SEC. 5. Inadmissibility of certain aliens.

(a) Ineligibility for visas.—No individual who is included on the most recent list required under section 4(a)(2) may be eligible to receive a visa to enter the United States or be admitted to the United States if the Secretary of State determines that—

(1) (A) the requirement for specific official permission for foreigners to enter the Tibetan Autonomous Region remains in effect; or

(B) such requirement has been replaced by a regulation that has a similar effect and requires foreign travelers to gain a level of permission to enter the Tibet Autonomous Region that is not required for travel to other provinces in China; and

(2) restrictions on travel by officials, journalists, and citizens of the United States to areas designated as “Tibetan Autonomous” in the provinces of Sichuan, Qinghai, Yunnan, and Gansu of China are greater than any restrictions on travel by such officials and citizens to areas in such provinces that are not so designated.

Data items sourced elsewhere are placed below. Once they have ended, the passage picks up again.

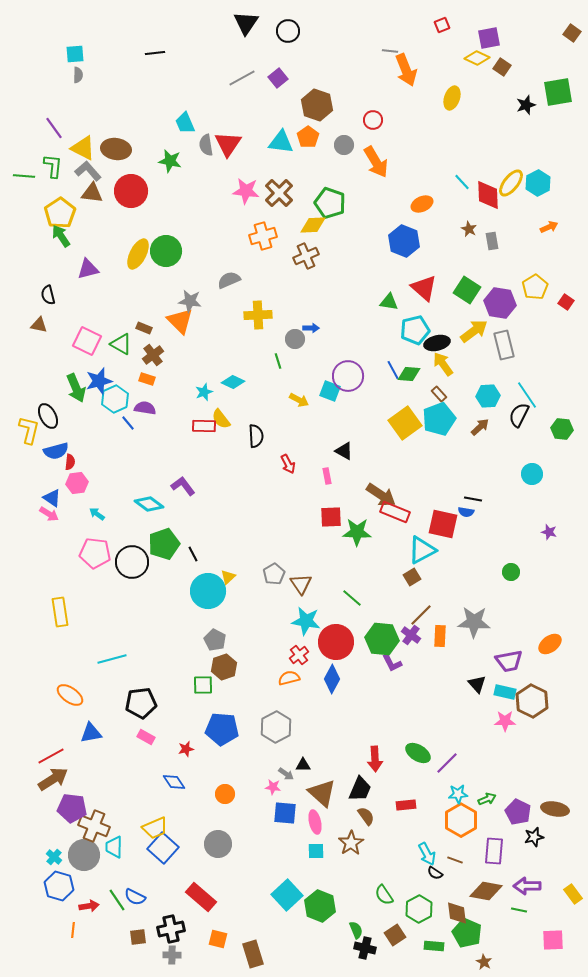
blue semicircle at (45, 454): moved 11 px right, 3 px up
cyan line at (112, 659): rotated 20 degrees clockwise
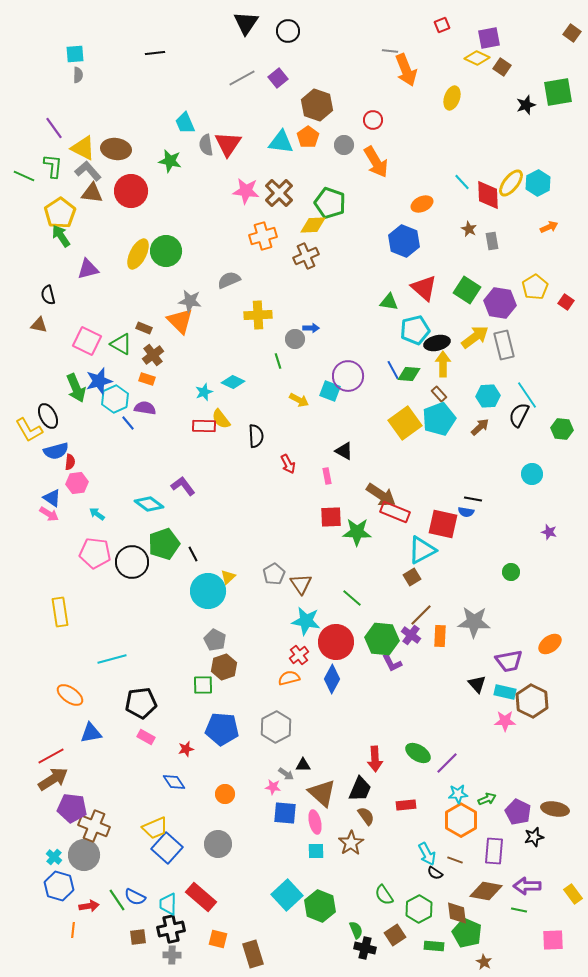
green line at (24, 176): rotated 20 degrees clockwise
yellow arrow at (474, 331): moved 1 px right, 6 px down
yellow arrow at (443, 364): rotated 35 degrees clockwise
yellow L-shape at (29, 430): rotated 136 degrees clockwise
cyan trapezoid at (114, 847): moved 54 px right, 57 px down
blue square at (163, 848): moved 4 px right
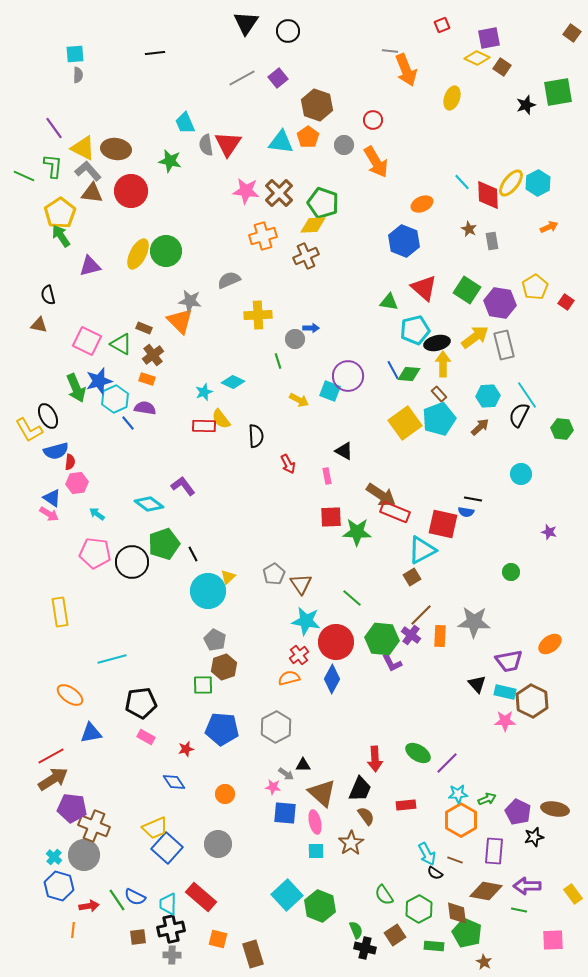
green pentagon at (330, 203): moved 7 px left
purple triangle at (88, 269): moved 2 px right, 3 px up
cyan circle at (532, 474): moved 11 px left
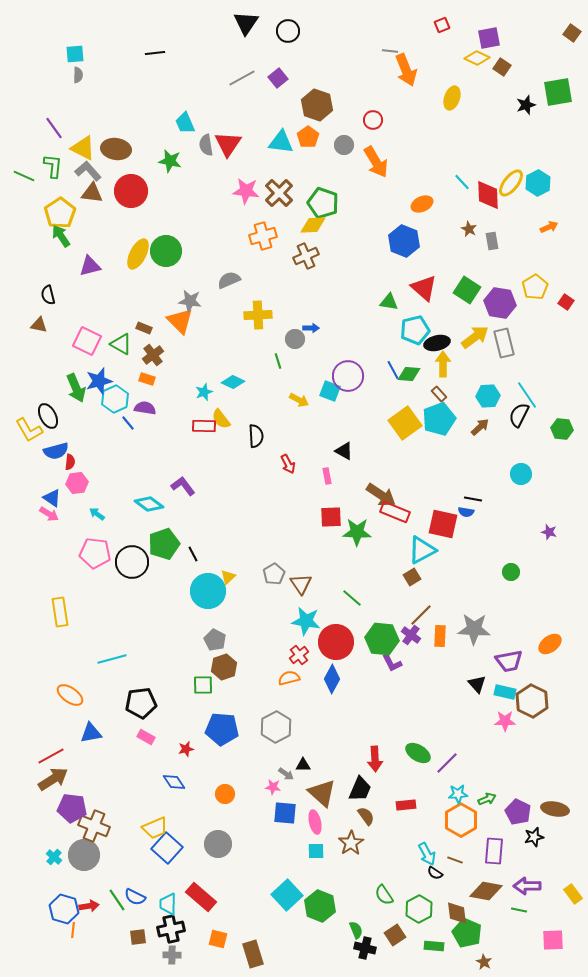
gray rectangle at (504, 345): moved 2 px up
gray star at (474, 622): moved 7 px down
blue hexagon at (59, 886): moved 5 px right, 23 px down
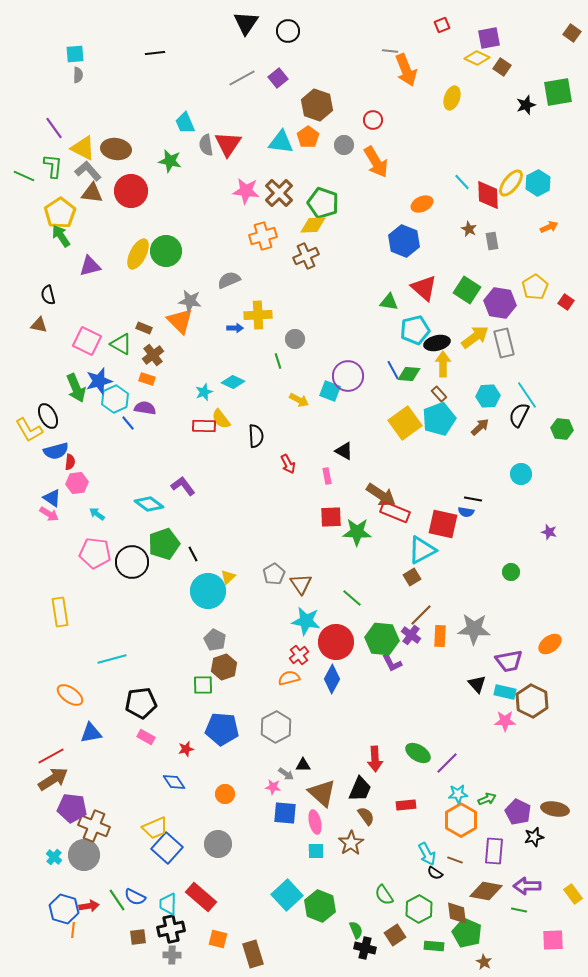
blue arrow at (311, 328): moved 76 px left
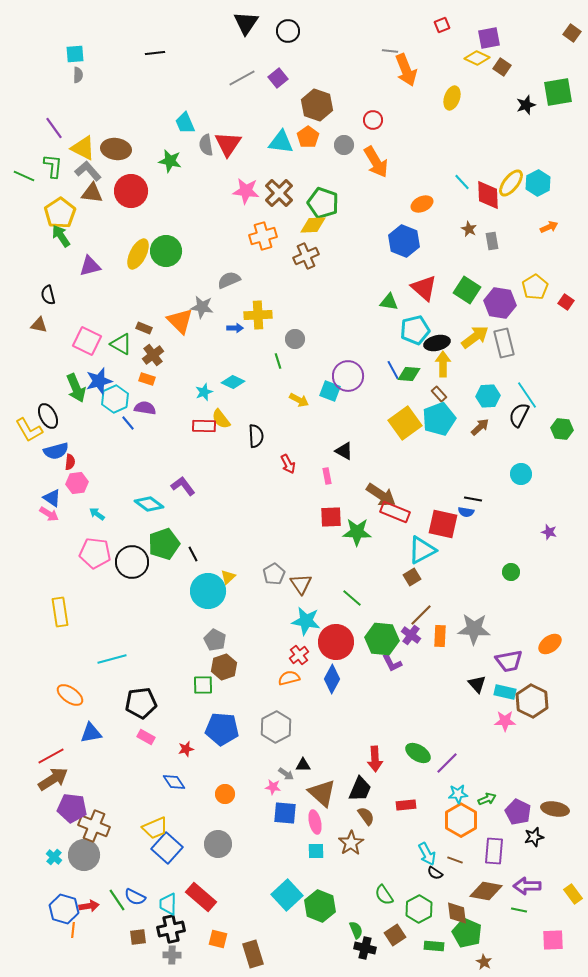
gray star at (190, 301): moved 12 px right, 6 px down
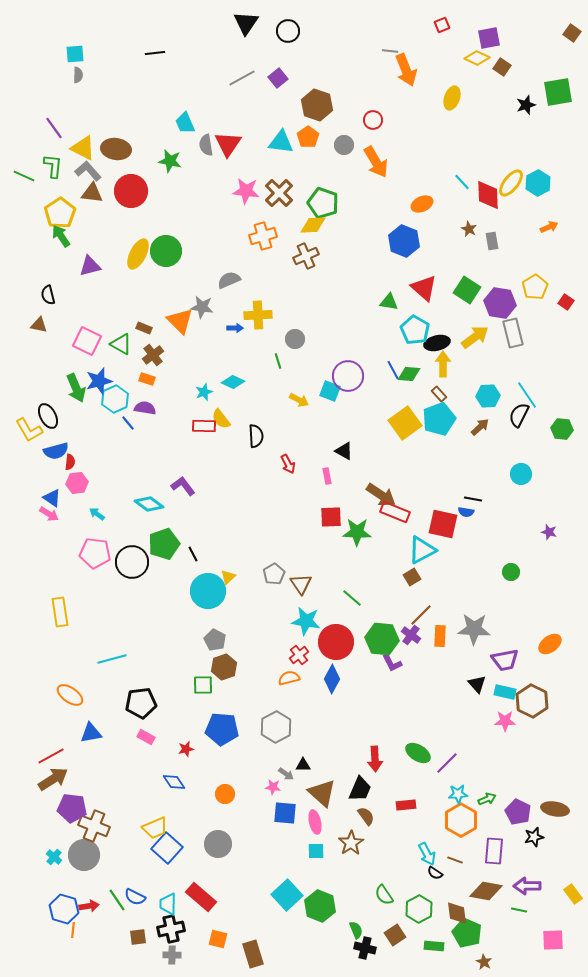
cyan pentagon at (415, 330): rotated 28 degrees counterclockwise
gray rectangle at (504, 343): moved 9 px right, 10 px up
purple trapezoid at (509, 661): moved 4 px left, 1 px up
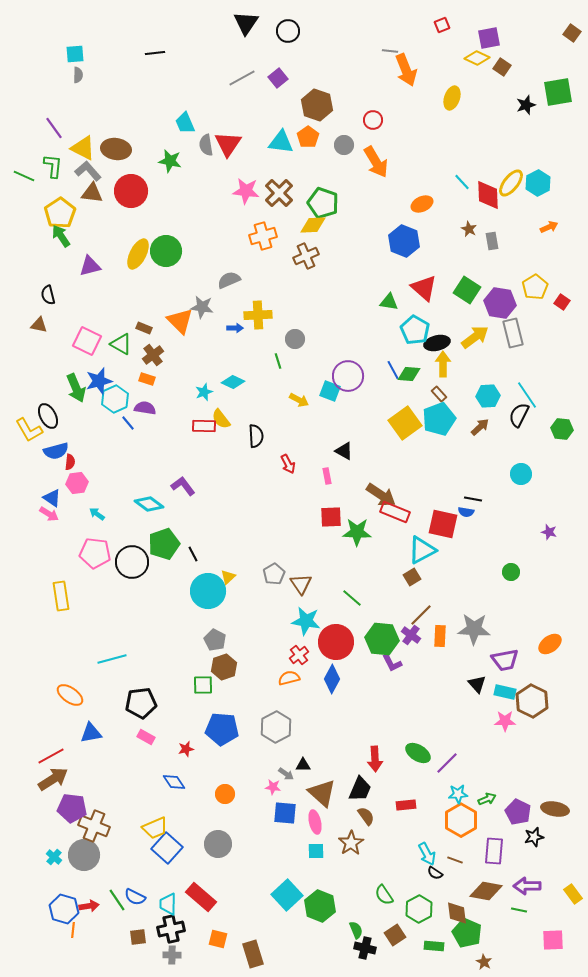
red square at (566, 302): moved 4 px left
yellow rectangle at (60, 612): moved 1 px right, 16 px up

(b) Current visas revoked.—The Secretary of State shall revoke, in accordance with section 221(i) of the Immigration and Nationality Act (8 U.S.C. 1201(i)), the visa or other documentation to enter or be present in the United States issued for an alien who would be ineligible to receive such a visa or documentation under subsection (a).

(c) Waiver for national interests.—

(1) IN GENERAL.—The Secretary of State may waive the application of subsection (a) or (b) in the case of an alien if the Secretary determines that such a waiver—

(A) is necessary to permit the United States to comply with the Agreement Regarding the Headquarters of the United Nations, signed at Lake Success June 26, 1947, and entered into force November 21, 1947 (TIAS 1676), or any other applicable international obligation of the United States; or

(B) is in the national security interests of the United States.

(2) NOTIFICATION.—Upon granting a waiver under paragraph (1), the Secretary of State shall submit to the appropriate congressional committees a document detailing the evidence and justification for the necessity of such waiver, including, if such waiver is granted pursuant to paragraph (1)(B), how such waiver relates to the national security interests of the United States.

SEC. 6. Sense of Congress on visa policy.

(a) Finding.—Congress finds that reciprocity forms the basis of diplomatic law and the practice of mutual exchanges between countries.

(b) Sense of Congress.—It is the sense of Congress that—

(1) a country should give equivalent consular access to the nationals of a foreign country in a manner that is reciprocal to the consular access granted by such foreign country to citizens of the country; and

(2) the Secretary of State, when granting diplomats from China access to parts of the United States, should take into account the extent to which the Government of China grants diplomats from the United States access to parts of China, including the level of access afforded to such diplomats to Tibetan areas.